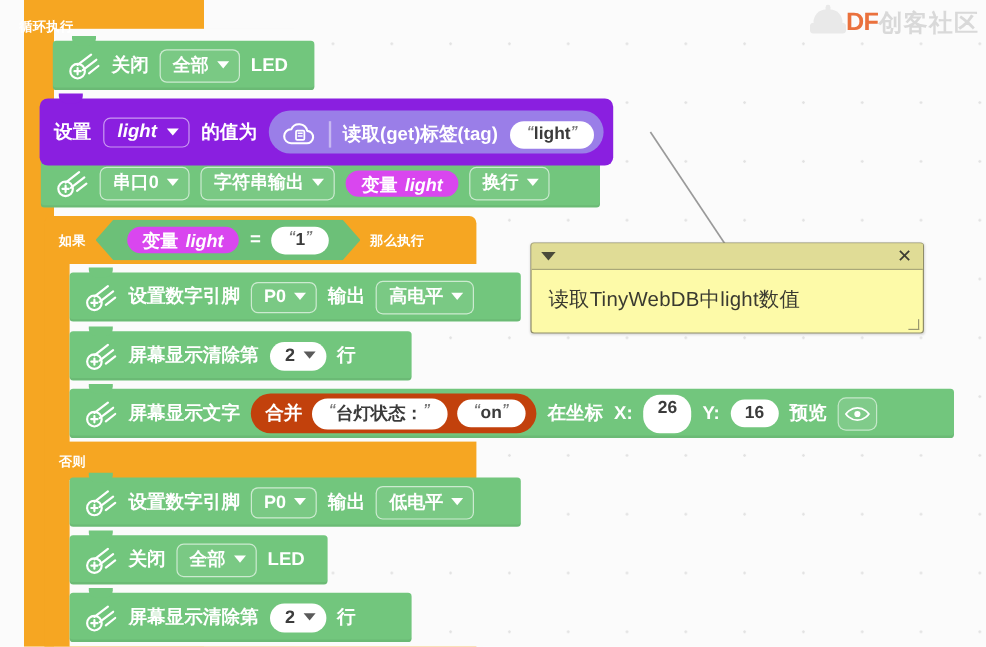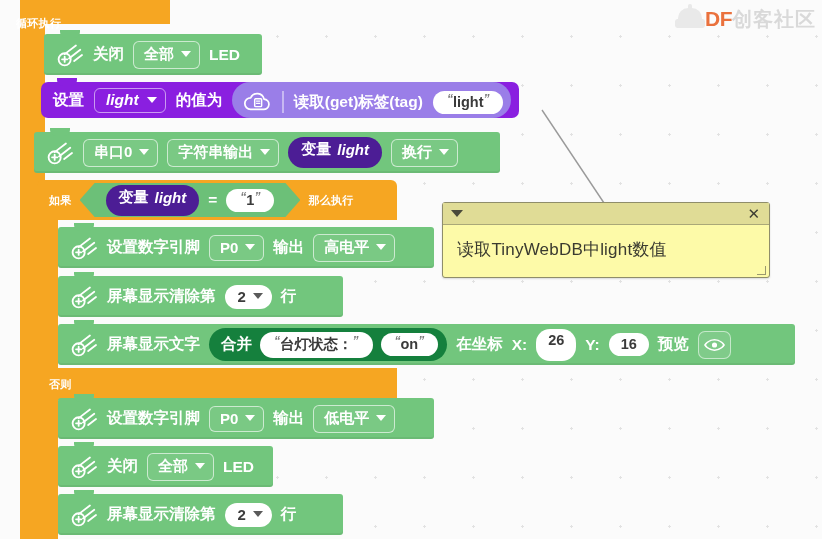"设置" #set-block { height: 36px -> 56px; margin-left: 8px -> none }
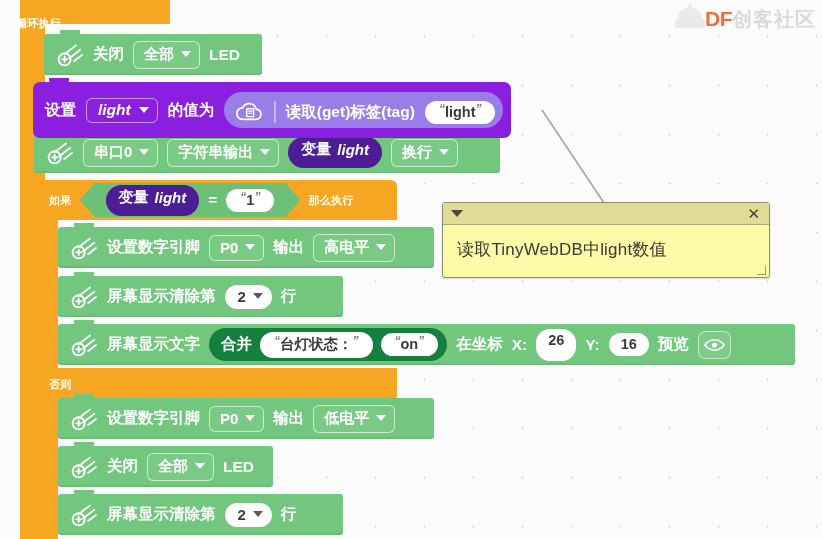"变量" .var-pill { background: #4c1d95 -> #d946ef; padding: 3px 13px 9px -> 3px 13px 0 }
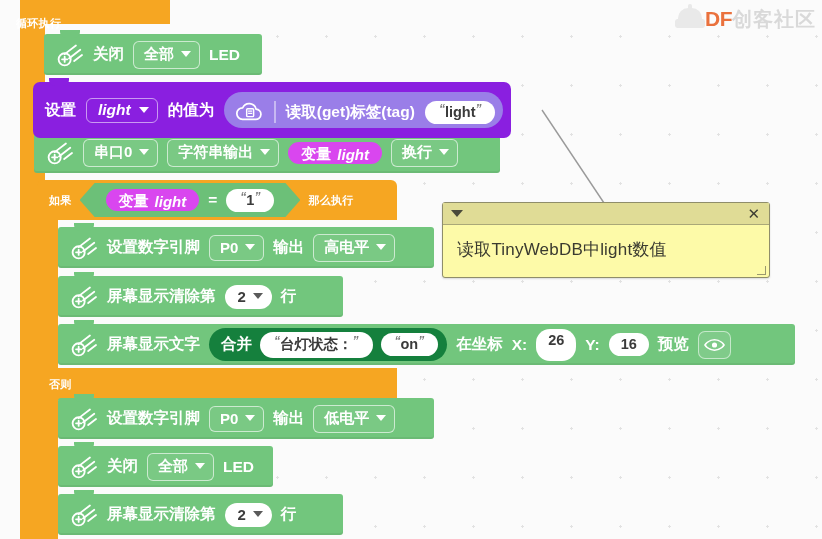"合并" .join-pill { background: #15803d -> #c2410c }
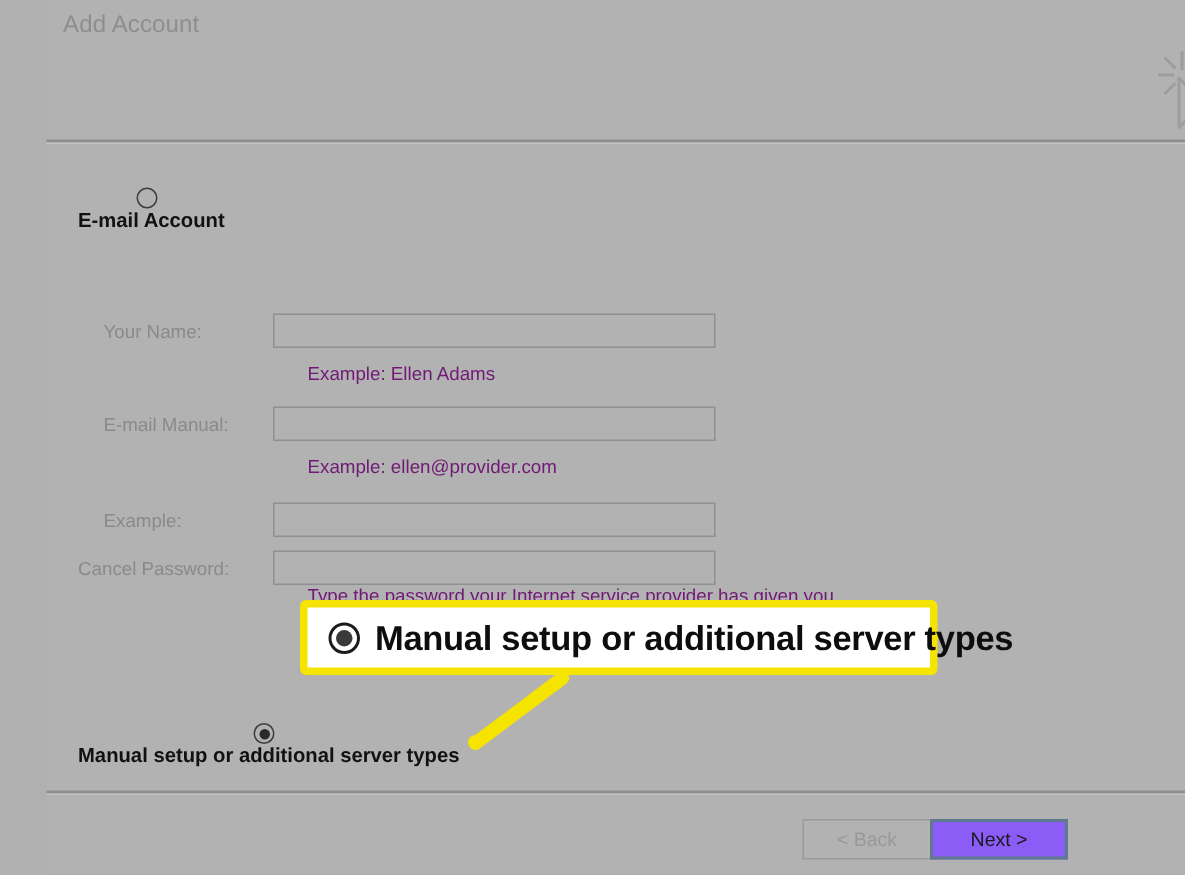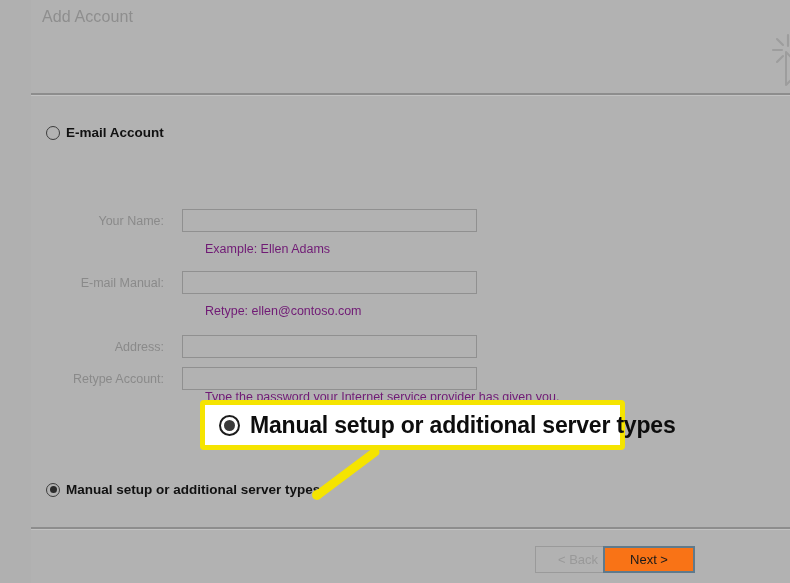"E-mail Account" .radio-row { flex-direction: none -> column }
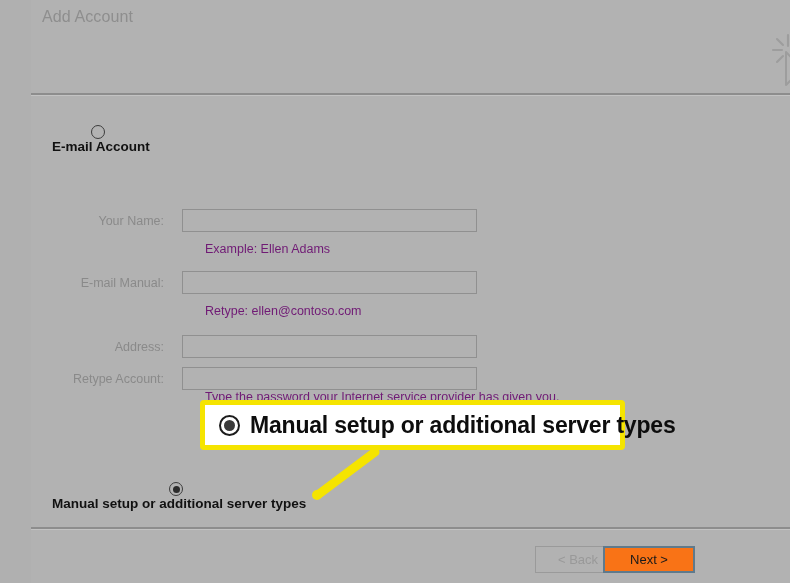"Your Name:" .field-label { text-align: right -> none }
..........
#### [Work request]
Write out exactly the lines from the line that contains "background: #15803d ->" to the last line of the material above, both included; pictures do not belong in the copy.

#### [Exercise response]
"合并" .join-pill { background: #15803d -> #c2410c }
"E-mail Account" .radio-row { flex-direction: none -> column }
"Your Name:" .field-label { text-align: right -> none }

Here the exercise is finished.